10.6 Parametric Forms Of Equations

After drawing a parametric graph, we need to draw arrows using the t values. This is because the t values represent the parameter that determines the position of the point on the graph. By drawing arrows along the graph using the t values, we can indicate the direction in which the parameter is increasing or decreasing. This helps in understanding the movement and behavior of the graph.

The given equations are parametric equations in terms of the parameter t. To convert them into rectangular equations, we can substitute x = t into the equation for y. By doing so, we get y = 2(t)^2 - 4(t) + 1, which simplifies to y = 2t^2 - 4t + 1. Therefore, the correct rectangular equation is y = 2x^2 - 4x + 1.

The given equation can be rearranged to the standard form of a quadratic equation, which is Ax^2 + Bxy + Cy^2 + Dx + Ey + F = 0. In this case, the equation is x^2 - 4y - 6x + 9 = 0. By simplifying the equation, we get 4y = (x - 3)^2. Therefore, the correct answer is 4y = (x - 3)^2.

The equation x^2 - 3y^2 + 2x - 24y - 41 = 0 is a hyperbola because it is a second-degree equation with both x^2 and y^2 terms, and the coefficients of x^2 and y^2 have opposite signs. This indicates that the graph of the equation will be a hyperbola.

The given equation x^2 - 4y - 6x + 9 = 0 can be rearranged into the standard form of a parabola, which is y = a(x-h)^2 + k. By completing the square, we can rewrite the equation as (x-3)^2 = 4(y-1), which matches the standard form of a parabola. Therefore, the conic described by the equation is a parabola.

The equation x = -cos(t) represents a horizontal line that moves from -1 to 1 as t varies from 0 to 180. The equation y = sin^2(t) represents a curve that oscillates between 0 and 1 as t varies from 0 to 180. When we plot these points on a graph, we can see that they form a parabolic shape. Therefore, the conic represented by the given equation is a parabola.

The given equation is in the standard form of a hyperbola, which is (y+4)^2 / 2 - (x+1)^2 / 6 = 1. This is determined by comparing the given equation with the general equation of a hyperbola, (x-h)^2 / a^2 - (y-k)^2 / b^2 = 1, where (h,k) represents the center of the hyperbola and a and b are the distances from the center to the vertices. In this case, the center is (-1,-4), a^2 = 6, and b^2 = 2. Therefore, the correct answer is (y+4)^2 / 2 - (x+1)^2 / 6 = 1.

The given parametric equations x = cos 2t and y = sin 2t represent a parametric curve in the xy-plane. By substituting these equations into the equation x^2 + y^2 = 1, we can verify that it holds true for all values of t between 0 and 2pi. This equation represents a unit circle centered at the origin, which means that any point (x, y) on the curve satisfies the equation x^2 + y^2 = 1. Therefore, the correct answer is x^2 + y^2 = 1.

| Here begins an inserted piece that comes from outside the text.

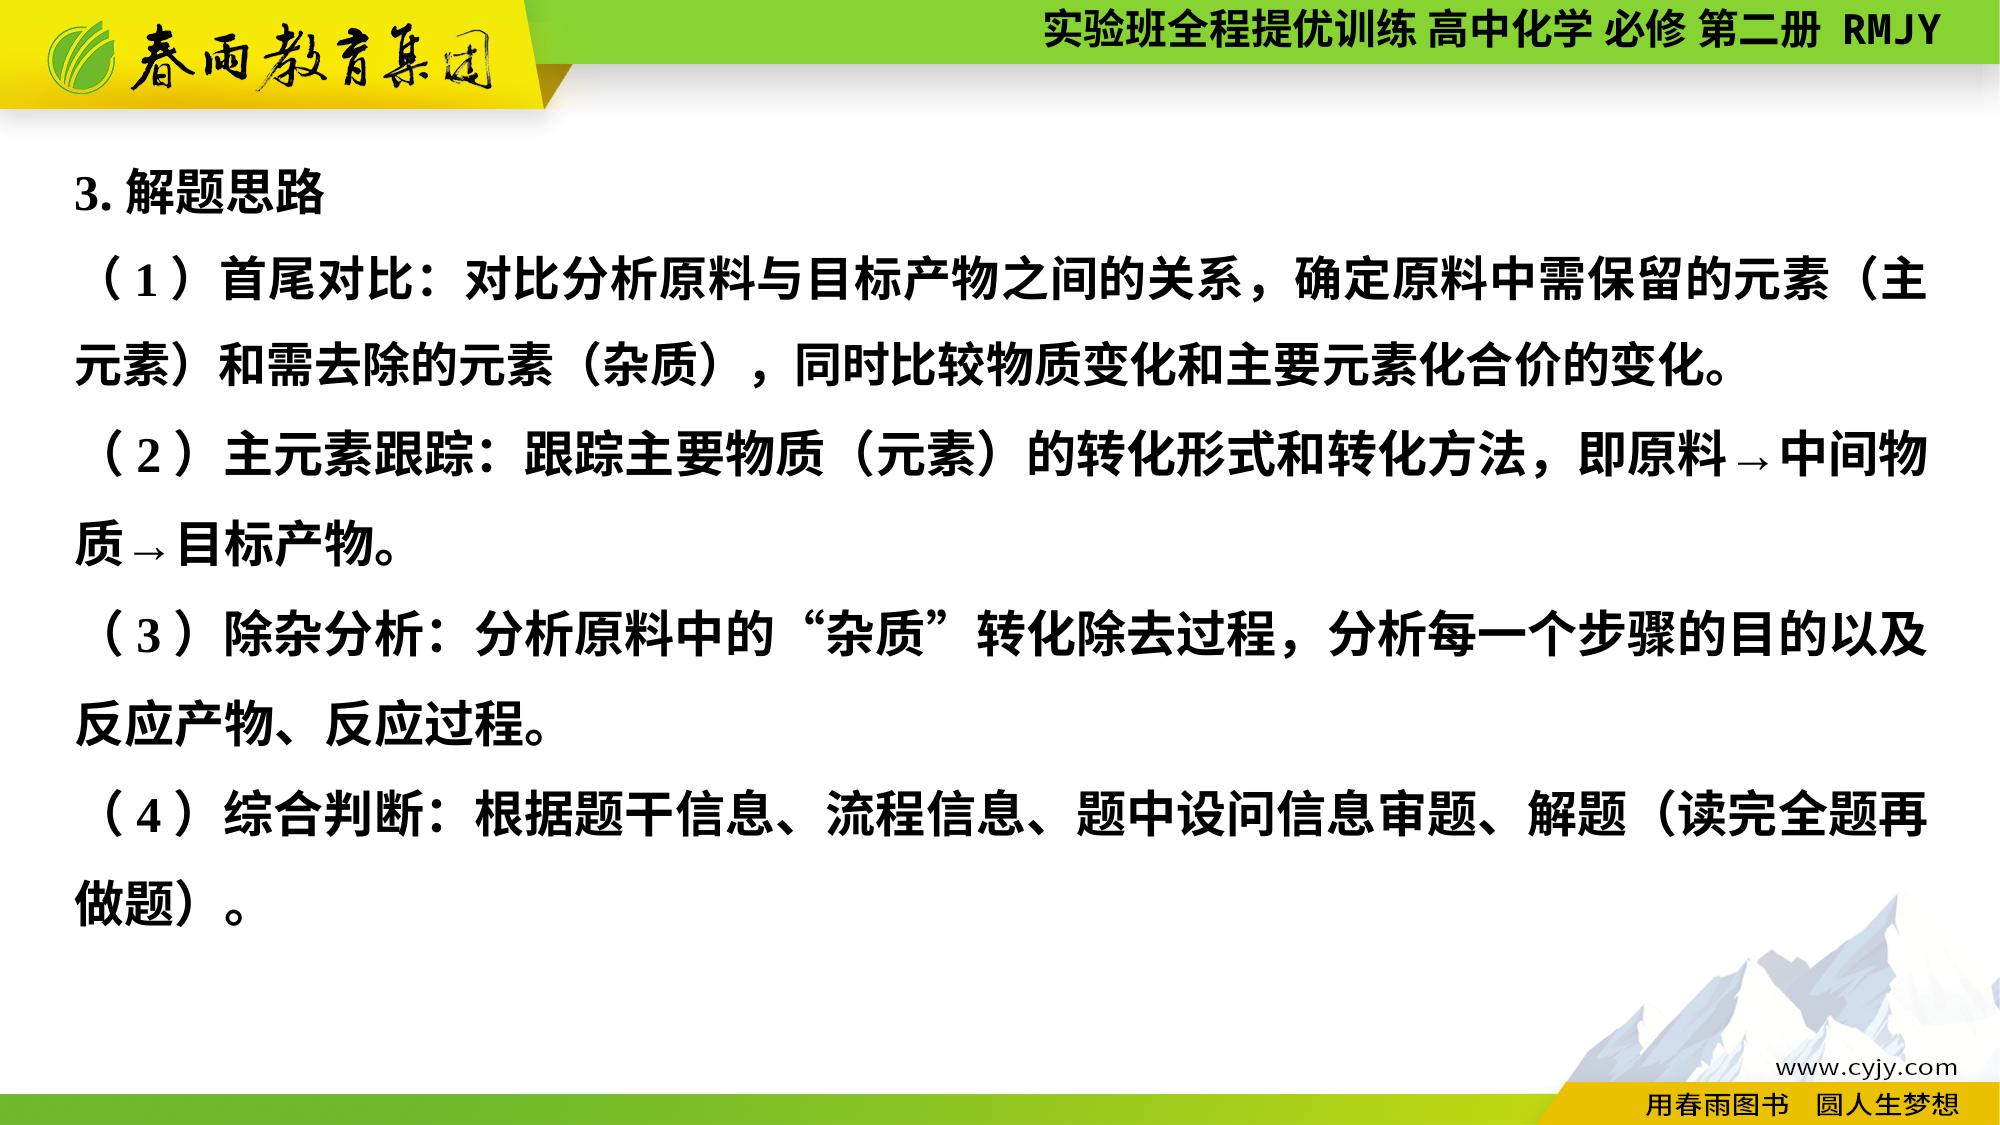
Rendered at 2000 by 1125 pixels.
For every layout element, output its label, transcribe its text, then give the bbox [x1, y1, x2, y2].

The explanation for the given correct answer is that the statement is incorrect. In the general form of a conic, a parabola can be identified if and only if the x term is squared and the y term is not squared. Therefore, the correct answer is false, as it contradicts the conditions for identifying a parabola.

The given parametric equations x = -cos t and y = sin t represent a circle centered at the origin with radius 1. In the answer choice x = cos 2t and y = sin 2t, the parametric equations represent the same circle, but with the parameter t multiplied by 2. Therefore, the rectangular equation for the given problem is x = cos 2t and y = sin 2t.